Tony had been watching her closely, and when her eyes lit up, she reminded him of a little girl opening a present under the Christmas tree.
“I love that idea.”
“As it takes off, add matching nail varnish and other products, then box them together and sell them as packages. At some point in the future, reintroduce your cream, but call it something else and give it a fragrance. I know you have a big investment in fragrance free products, but over the last couple of weeks I’ve been conducting a little unscientific research. I went into the big department stores and watched women at the various cosmetic counters. Every single one of them smelled the products. Of all the sales I witnessed, only a fraction were fragrance free.”
“But our focus group—”
“Screw the focus group. Watching real people doing real things in real life, that’s your focus group.”

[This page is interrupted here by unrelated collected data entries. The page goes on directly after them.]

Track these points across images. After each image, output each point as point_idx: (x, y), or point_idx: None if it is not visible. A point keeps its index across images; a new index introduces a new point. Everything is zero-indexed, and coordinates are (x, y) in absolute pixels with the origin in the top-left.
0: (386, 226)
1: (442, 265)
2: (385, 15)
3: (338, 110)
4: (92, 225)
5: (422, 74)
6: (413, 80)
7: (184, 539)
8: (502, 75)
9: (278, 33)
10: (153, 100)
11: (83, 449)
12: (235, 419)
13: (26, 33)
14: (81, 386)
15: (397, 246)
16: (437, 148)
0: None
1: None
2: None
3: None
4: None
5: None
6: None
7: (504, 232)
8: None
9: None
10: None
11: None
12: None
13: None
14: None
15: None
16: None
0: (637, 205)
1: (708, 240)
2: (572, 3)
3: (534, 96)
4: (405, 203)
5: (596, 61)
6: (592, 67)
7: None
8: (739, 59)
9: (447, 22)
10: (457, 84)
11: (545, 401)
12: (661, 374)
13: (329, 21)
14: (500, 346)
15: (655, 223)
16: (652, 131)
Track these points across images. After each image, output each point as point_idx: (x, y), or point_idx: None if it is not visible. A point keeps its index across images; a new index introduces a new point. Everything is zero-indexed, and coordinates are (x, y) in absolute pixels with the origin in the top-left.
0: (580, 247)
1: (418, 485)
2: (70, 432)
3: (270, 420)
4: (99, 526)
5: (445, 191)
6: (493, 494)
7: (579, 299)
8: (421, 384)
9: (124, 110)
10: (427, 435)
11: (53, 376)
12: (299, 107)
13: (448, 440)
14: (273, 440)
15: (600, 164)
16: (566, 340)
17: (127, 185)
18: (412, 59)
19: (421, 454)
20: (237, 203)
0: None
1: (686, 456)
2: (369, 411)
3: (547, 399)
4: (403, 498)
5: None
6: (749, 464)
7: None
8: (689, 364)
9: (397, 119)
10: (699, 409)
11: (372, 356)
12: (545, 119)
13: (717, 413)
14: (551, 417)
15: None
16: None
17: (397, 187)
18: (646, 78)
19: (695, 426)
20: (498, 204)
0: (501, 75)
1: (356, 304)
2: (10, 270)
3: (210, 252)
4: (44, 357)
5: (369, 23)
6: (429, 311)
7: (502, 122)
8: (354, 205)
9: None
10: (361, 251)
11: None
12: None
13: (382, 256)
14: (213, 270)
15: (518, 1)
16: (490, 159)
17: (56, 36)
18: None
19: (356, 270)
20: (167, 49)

Her brow crinkled, then she slowly nodded.
“I don’t mean to change the subject, but I have to ask,” she began tentatively. “Why did you respond to my letter? I was surprised. Extremely pleased, but surprised. From what I could gather, you’ve never been involved in a company like mine.”
“That’s your answer. It’s unique. It’s interesting, and cosmetics is a huge industry. I’d like a piece of the pie, and Kiss Me Cosmetics is in the perfect position to give it to me.”
“So…what’s your offer? I’m sure you have something in mind.”
“First, and this isn’t negotiable, I’m not going to hand over my money and let you retain full control. You’re obviously sharp, Colleen, and creative, but if you want Kiss Me Cosmetics to succeed, it’s time for you to learn from a master.”